### [TASK REQUIREMENTS]
Repeat every record exactly as written.

### [INPUT DATA]
========
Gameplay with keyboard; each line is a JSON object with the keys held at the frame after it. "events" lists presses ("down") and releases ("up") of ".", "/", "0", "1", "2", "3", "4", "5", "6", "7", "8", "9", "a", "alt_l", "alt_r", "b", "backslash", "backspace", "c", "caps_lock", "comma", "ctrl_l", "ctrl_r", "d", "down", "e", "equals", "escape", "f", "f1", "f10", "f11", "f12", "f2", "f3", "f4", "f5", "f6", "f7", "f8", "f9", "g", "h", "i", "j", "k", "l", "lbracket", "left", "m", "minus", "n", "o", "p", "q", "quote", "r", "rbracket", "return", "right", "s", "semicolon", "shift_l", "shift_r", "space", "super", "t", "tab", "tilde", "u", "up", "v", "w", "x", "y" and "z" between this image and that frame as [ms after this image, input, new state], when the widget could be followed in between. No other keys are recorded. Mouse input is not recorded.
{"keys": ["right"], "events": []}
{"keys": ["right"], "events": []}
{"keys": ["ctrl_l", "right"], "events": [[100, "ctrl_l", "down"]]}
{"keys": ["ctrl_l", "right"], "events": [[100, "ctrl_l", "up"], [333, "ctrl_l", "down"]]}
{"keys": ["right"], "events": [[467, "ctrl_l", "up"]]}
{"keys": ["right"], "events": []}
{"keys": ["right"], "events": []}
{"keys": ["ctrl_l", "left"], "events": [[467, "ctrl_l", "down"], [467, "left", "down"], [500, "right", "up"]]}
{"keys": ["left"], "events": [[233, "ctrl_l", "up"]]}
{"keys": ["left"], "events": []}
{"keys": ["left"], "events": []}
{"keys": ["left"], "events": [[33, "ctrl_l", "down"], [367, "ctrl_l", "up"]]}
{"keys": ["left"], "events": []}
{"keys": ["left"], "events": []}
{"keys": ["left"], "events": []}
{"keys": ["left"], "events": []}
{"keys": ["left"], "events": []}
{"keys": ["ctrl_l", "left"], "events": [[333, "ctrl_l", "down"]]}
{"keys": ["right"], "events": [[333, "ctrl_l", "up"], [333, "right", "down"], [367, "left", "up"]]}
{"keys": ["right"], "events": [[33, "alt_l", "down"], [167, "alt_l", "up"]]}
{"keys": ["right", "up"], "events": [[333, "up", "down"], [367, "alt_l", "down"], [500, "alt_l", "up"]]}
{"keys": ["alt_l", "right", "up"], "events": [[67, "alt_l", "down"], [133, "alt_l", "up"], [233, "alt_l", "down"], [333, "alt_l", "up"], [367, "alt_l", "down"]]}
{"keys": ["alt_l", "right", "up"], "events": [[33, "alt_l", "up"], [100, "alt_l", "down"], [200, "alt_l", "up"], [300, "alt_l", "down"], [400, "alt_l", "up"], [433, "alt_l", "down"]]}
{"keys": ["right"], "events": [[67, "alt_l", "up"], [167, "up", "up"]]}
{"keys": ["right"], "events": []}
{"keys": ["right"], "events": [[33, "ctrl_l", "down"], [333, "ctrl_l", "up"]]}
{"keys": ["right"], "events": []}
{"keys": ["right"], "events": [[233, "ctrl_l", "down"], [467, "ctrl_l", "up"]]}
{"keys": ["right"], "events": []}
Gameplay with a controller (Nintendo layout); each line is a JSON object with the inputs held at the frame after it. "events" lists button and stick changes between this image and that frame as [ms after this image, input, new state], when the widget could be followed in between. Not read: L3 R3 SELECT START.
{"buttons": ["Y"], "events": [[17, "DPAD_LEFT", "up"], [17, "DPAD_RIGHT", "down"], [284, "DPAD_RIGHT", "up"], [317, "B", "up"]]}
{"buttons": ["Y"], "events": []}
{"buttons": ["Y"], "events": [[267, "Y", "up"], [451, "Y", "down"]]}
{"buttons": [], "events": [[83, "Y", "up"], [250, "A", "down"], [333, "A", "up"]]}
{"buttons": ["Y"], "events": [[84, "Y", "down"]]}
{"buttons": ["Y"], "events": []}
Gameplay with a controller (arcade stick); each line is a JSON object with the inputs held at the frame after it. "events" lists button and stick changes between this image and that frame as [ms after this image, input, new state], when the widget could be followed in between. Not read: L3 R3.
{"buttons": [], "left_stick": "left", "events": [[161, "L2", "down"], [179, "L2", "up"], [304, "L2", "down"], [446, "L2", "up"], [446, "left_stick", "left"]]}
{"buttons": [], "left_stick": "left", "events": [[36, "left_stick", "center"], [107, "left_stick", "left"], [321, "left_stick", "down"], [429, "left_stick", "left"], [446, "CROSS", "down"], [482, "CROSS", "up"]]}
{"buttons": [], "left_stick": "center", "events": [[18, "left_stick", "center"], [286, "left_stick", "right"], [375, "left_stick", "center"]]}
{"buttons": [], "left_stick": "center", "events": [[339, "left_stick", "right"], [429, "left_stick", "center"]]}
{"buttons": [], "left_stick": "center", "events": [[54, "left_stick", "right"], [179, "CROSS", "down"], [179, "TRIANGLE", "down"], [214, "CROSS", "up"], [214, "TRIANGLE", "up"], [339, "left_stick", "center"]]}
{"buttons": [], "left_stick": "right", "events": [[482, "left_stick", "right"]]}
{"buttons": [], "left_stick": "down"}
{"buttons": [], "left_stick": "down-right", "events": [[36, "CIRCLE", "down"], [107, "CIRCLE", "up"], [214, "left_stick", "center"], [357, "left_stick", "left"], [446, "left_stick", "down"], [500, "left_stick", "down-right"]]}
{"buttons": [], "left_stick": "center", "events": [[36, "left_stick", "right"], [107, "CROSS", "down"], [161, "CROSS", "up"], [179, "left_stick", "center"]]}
========
### [RESPONSE BELOW]
Gameplay with keyboard; each line is a JSON object with the keys held at the frame after it. "events" lists presses ("down") and releases ("up") of ".", "/", "0", "1", "2", "3", "4", "5", "6", "7", "8", "9", "a", "alt_l", "alt_r", "b", "backslash", "backspace", "c", "caps_lock", "comma", "ctrl_l", "ctrl_r", "d", "down", "e", "equals", "escape", "f", "f1", "f10", "f11", "f12", "f2", "f3", "f4", "f5", "f6", "f7", "f8", "f9", "g", "h", "i", "j", "k", "l", "lbracket", "left", "m", "minus", "n", "o", "p", "q", "quote", "r", "rbracket", "return", "right", "s", "semicolon", "shift_l", "shift_r", "space", "super", "t", "tab", "tilde", "u", "up", "v", "w", "x", "y" and "z" between this image and that frame as [ms after this image, input, new state], when the widget could be followed in between. No other keys are recorded. Mouse input is not recorded.
{"keys": ["right"], "events": []}
{"keys": ["right"], "events": []}
{"keys": ["ctrl_l", "right"], "events": [[100, "ctrl_l", "down"]]}
{"keys": ["ctrl_l", "right"], "events": [[100, "ctrl_l", "up"], [333, "ctrl_l", "down"]]}
{"keys": ["right"], "events": [[467, "ctrl_l", "up"]]}
{"keys": ["right"], "events": []}
{"keys": ["right"], "events": []}
{"keys": ["ctrl_l", "left"], "events": [[467, "ctrl_l", "down"], [467, "left", "down"], [500, "right", "up"]]}
{"keys": ["left"], "events": [[233, "ctrl_l", "up"]]}
{"keys": ["left"], "events": []}
{"keys": ["left"], "events": []}
{"keys": ["left"], "events": [[33, "ctrl_l", "down"], [367, "ctrl_l", "up"]]}
{"keys": ["left"], "events": []}
{"keys": ["left"], "events": []}
{"keys": ["left"], "events": []}
{"keys": ["left"], "events": []}
{"keys": ["left"], "events": []}
{"keys": ["ctrl_l", "left"], "events": [[333, "ctrl_l", "down"]]}
{"keys": ["right"], "events": [[333, "ctrl_l", "up"], [333, "right", "down"], [367, "left", "up"]]}
{"keys": ["right"], "events": [[33, "alt_l", "down"], [167, "alt_l", "up"]]}
{"keys": ["right", "up"], "events": [[333, "up", "down"], [367, "alt_l", "down"], [500, "alt_l", "up"]]}
{"keys": ["alt_l", "right", "up"], "events": [[67, "alt_l", "down"], [133, "alt_l", "up"], [233, "alt_l", "down"], [333, "alt_l", "up"], [367, "alt_l", "down"]]}
{"keys": ["alt_l", "right", "up"], "events": [[33, "alt_l", "up"], [100, "alt_l", "down"], [200, "alt_l", "up"], [300, "alt_l", "down"], [400, "alt_l", "up"], [433, "alt_l", "down"]]}
{"keys": ["right"], "events": [[67, "alt_l", "up"], [167, "up", "up"]]}
{"keys": ["right"], "events": []}
{"keys": ["right"], "events": [[33, "ctrl_l", "down"], [333, "ctrl_l", "up"]]}
{"keys": ["right"], "events": []}
{"keys": ["right"], "events": [[233, "ctrl_l", "down"], [467, "ctrl_l", "up"]]}
{"keys": ["right"], "events": []}
Gameplay with a controller (Nintendo layout); each line is a JSON object with the inputs held at the frame after it. "events" lists button and stick changes between this image and that frame as [ms after this image, input, new state], when the widget could be followed in between. Not read: L3 R3 SELECT START.
{"buttons": ["Y"], "events": [[17, "DPAD_LEFT", "up"], [17, "DPAD_RIGHT", "down"], [284, "DPAD_RIGHT", "up"], [317, "B", "up"]]}
{"buttons": ["Y"], "events": []}
{"buttons": ["Y"], "events": [[267, "Y", "up"], [451, "Y", "down"]]}
{"buttons": [], "events": [[83, "Y", "up"], [250, "A", "down"], [333, "A", "up"]]}
{"buttons": ["Y"], "events": [[84, "Y", "down"]]}
{"buttons": ["Y"], "events": []}
Gameplay with a controller (arcade stick); each line is a JSON object with the inputs held at the frame after it. "events" lists button and stick changes between this image and that frame as [ms after this image, input, new state], when the widget could be followed in between. Not read: L3 R3.
{"buttons": [], "left_stick": "left", "events": [[161, "L2", "down"], [179, "L2", "up"], [304, "L2", "down"], [446, "L2", "up"], [446, "left_stick", "left"]]}
{"buttons": [], "left_stick": "left", "events": [[36, "left_stick", "center"], [107, "left_stick", "left"], [321, "left_stick", "down"], [429, "left_stick", "left"], [446, "CROSS", "down"], [482, "CROSS", "up"]]}
{"buttons": [], "left_stick": "center", "events": [[18, "left_stick", "center"], [286, "left_stick", "right"], [375, "left_stick", "center"]]}
{"buttons": [], "left_stick": "center", "events": [[339, "left_stick", "right"], [429, "left_stick", "center"]]}
{"buttons": [], "left_stick": "center", "events": [[54, "left_stick", "right"], [179, "CROSS", "down"], [179, "TRIANGLE", "down"], [214, "CROSS", "up"], [214, "TRIANGLE", "up"], [339, "left_stick", "center"]]}
{"buttons": [], "left_stick": "right", "events": [[482, "left_stick", "right"]]}
{"buttons": [], "left_stick": "down"}
{"buttons": [], "left_stick": "down-right", "events": [[36, "CIRCLE", "down"], [107, "CIRCLE", "up"], [214, "left_stick", "center"], [357, "left_stick", "left"], [446, "left_stick", "down"], [500, "left_stick", "down-right"]]}
{"buttons": [], "left_stick": "center", "events": [[36, "left_stick", "right"], [107, "CROSS", "down"], [161, "CROSS", "up"], [179, "left_stick", "center"]]}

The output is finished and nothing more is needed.